Visitors will walk among:
• Over 500 Black veterans whose military service spans from the Civil War through World War II.
• Florence Marie Rawls, member of the historic 6888th Central Postal Directory Battalion — the only all-Black, all-female unit deployed overseas during World War II and recipient of the Congressional Gold Medal.
• Arthur Williams, born in 1905, who served in World War I at the age of twelve.
• Dr. Riley Ransom, Fort Worth’s first Black physician — a medical pioneer who served a segregated community with dignity and excellence.
• Fred Rouse, the victim of the only documented lynching in Tarrant County in 1921 — whose burial site stands as a solemn reminder of both racial injustice and the necessity of historical truth.
• Rev.
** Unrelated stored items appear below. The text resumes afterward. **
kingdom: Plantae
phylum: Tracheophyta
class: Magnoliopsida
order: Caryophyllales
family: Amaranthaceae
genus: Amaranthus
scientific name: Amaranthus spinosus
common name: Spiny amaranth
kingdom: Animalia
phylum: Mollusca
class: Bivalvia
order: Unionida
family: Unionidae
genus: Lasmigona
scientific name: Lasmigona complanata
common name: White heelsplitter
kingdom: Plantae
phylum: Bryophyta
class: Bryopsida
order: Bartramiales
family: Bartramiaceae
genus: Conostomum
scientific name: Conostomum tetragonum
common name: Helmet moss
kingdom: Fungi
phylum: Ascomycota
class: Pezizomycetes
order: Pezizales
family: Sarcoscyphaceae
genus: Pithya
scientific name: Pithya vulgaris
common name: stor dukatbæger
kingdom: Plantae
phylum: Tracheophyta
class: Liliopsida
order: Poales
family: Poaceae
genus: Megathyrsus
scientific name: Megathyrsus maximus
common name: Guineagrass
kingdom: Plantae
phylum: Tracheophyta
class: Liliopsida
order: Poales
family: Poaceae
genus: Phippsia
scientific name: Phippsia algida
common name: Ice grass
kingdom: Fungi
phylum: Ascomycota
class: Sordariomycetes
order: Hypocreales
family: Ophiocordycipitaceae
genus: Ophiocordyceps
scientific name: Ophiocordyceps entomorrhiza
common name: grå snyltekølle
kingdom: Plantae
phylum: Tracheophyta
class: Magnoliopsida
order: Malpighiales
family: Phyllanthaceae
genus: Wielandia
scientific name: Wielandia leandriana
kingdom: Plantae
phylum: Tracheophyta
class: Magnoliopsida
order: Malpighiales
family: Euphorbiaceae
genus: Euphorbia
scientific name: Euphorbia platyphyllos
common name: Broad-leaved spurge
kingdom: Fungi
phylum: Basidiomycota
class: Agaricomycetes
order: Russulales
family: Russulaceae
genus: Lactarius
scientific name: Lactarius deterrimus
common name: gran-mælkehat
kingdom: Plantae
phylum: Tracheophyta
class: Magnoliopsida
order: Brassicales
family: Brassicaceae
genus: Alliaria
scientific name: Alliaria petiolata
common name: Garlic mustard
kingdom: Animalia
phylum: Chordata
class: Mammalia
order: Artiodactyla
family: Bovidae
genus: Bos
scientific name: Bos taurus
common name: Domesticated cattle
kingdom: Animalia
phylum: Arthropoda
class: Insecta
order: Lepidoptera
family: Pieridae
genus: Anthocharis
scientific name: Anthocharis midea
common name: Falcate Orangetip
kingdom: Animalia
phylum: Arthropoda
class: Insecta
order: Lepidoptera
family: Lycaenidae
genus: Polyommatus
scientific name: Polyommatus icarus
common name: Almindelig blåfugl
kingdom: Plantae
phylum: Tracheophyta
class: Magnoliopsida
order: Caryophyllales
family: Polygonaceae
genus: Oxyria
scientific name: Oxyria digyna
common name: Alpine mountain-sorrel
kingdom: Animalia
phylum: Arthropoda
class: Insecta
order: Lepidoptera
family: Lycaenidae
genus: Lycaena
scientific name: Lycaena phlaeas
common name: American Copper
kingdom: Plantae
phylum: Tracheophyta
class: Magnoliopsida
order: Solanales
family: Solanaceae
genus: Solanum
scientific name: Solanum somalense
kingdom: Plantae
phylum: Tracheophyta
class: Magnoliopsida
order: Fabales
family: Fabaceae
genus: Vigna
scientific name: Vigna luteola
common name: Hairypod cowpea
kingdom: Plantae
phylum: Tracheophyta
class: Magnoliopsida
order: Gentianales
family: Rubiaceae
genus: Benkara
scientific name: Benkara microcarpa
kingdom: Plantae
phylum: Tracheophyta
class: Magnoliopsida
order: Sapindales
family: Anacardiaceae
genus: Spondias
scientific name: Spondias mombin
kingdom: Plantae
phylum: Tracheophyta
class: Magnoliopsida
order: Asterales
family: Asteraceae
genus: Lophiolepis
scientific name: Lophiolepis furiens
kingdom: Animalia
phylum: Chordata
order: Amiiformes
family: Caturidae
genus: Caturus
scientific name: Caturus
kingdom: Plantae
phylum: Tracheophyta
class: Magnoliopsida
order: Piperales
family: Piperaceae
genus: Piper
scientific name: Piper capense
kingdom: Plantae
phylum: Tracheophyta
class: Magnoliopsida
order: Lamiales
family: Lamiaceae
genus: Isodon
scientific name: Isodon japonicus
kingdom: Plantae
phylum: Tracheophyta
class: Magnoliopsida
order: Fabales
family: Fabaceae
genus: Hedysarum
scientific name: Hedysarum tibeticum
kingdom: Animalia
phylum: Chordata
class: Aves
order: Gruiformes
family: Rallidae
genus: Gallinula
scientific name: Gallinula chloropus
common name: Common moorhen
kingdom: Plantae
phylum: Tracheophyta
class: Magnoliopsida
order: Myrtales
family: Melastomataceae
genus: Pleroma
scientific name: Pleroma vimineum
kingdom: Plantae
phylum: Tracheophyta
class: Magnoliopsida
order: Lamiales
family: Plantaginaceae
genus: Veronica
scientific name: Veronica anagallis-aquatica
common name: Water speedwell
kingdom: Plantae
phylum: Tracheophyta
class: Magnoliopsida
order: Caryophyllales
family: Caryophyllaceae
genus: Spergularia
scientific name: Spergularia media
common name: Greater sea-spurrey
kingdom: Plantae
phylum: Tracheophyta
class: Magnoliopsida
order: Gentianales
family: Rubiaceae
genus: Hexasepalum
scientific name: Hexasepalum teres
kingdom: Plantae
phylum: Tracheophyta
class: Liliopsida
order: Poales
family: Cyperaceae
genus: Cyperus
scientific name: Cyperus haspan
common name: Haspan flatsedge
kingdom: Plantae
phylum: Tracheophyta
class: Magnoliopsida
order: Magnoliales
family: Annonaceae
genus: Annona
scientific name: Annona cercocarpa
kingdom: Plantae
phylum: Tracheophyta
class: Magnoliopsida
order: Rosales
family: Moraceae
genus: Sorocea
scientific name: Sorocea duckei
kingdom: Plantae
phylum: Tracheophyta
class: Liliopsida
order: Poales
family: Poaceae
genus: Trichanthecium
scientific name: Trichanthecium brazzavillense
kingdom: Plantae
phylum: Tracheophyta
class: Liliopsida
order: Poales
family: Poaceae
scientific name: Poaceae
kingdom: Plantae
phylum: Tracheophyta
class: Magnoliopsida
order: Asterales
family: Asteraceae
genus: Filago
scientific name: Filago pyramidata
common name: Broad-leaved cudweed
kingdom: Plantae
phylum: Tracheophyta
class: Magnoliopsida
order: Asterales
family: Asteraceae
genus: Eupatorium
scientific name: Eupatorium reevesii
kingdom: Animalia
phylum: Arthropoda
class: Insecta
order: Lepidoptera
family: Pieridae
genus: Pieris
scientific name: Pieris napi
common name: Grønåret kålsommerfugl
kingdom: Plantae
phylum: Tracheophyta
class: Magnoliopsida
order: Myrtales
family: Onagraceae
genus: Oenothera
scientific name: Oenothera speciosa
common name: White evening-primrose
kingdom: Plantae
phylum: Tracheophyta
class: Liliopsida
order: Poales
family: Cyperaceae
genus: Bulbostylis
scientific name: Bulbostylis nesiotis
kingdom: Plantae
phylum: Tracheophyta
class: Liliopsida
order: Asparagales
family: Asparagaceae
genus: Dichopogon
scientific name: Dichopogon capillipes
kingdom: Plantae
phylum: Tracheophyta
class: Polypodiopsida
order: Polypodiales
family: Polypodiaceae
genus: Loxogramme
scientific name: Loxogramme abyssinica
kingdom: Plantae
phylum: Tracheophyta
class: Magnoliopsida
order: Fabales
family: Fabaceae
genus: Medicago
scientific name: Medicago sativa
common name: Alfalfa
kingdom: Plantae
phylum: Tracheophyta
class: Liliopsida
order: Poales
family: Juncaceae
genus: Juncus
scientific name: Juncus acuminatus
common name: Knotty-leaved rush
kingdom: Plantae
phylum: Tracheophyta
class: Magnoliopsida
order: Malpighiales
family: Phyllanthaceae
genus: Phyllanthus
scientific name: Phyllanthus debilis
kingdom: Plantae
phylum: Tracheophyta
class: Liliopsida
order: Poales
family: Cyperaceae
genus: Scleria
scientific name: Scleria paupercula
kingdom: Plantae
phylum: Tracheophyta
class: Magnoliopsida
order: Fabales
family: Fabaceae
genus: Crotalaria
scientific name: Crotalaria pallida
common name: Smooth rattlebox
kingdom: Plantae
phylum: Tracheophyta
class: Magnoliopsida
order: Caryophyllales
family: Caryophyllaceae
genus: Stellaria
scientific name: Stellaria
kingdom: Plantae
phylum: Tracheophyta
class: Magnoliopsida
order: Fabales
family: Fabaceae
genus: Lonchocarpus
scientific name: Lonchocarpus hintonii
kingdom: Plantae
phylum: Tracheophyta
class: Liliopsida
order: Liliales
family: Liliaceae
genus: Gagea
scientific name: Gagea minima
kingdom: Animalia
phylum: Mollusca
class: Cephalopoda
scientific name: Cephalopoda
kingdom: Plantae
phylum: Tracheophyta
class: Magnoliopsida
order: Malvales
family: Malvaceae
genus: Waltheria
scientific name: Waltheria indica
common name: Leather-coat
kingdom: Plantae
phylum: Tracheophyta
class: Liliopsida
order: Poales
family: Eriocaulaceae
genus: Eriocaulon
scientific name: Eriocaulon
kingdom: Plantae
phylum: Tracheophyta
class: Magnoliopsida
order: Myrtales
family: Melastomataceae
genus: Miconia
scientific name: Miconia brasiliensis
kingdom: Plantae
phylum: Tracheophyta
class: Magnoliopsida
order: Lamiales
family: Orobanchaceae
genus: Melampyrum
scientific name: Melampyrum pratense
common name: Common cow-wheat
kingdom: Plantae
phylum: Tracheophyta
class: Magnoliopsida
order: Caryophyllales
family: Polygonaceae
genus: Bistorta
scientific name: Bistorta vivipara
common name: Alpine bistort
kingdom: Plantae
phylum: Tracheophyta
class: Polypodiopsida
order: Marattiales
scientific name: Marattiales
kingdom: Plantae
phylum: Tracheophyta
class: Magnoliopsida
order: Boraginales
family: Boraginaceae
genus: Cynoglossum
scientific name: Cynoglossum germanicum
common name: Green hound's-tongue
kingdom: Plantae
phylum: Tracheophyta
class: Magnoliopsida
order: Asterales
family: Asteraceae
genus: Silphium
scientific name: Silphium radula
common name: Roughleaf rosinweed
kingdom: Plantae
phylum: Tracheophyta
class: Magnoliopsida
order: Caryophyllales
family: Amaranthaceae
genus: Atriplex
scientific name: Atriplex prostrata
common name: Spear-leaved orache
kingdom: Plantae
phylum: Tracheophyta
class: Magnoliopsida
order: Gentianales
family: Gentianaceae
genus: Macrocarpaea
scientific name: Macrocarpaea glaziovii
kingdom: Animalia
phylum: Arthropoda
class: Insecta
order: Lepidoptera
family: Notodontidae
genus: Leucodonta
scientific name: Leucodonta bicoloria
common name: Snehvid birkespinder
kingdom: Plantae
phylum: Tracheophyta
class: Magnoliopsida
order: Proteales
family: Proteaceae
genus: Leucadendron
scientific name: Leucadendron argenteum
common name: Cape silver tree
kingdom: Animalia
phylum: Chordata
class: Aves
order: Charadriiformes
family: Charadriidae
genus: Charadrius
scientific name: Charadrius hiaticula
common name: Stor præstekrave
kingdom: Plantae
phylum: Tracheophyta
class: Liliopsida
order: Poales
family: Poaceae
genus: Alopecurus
Greene Fretwell and Frances Fretwell, early pioneers and founders whose leadership helped establish this sacred burial ground for the Black community when exclusion demanded self-determination.
Each tour tells a layered story — of military service and civil rights struggle, of faith leaders and freedom fighters, of grief and greatness.
This is not simply a cemetery visit.
It is a pilgrimage.
Restoration as Redemption
The restoration represents more than maintenance — it represents moral memory.
Participants in the Labor Detail program chose service over incarceration, clearing brush and restoring headstones. In doing so, they did more than repair markers — they reclaimed dignity.
During the Veterans Day 2025 rededication ceremony, leaders declared that dignity delayed would no longer be dignity denied.
“They never received their honor in life, so we’re going to make sure they receive it in death.”
— Pastor Kyev P. Tatum, Sr.
Cemetery Commemoration Curator for America’s Semiquincentennial
New Trinity Cemetery now stands as:
• A restored memorial
• A civil rights teaching ground
• A military honor site
• A historical destination
• A beacon for America at 250
When history is restored, healing begins.
When graves are honored, a nation remembers who it truly is.
This is powerful ground. And now it speaks.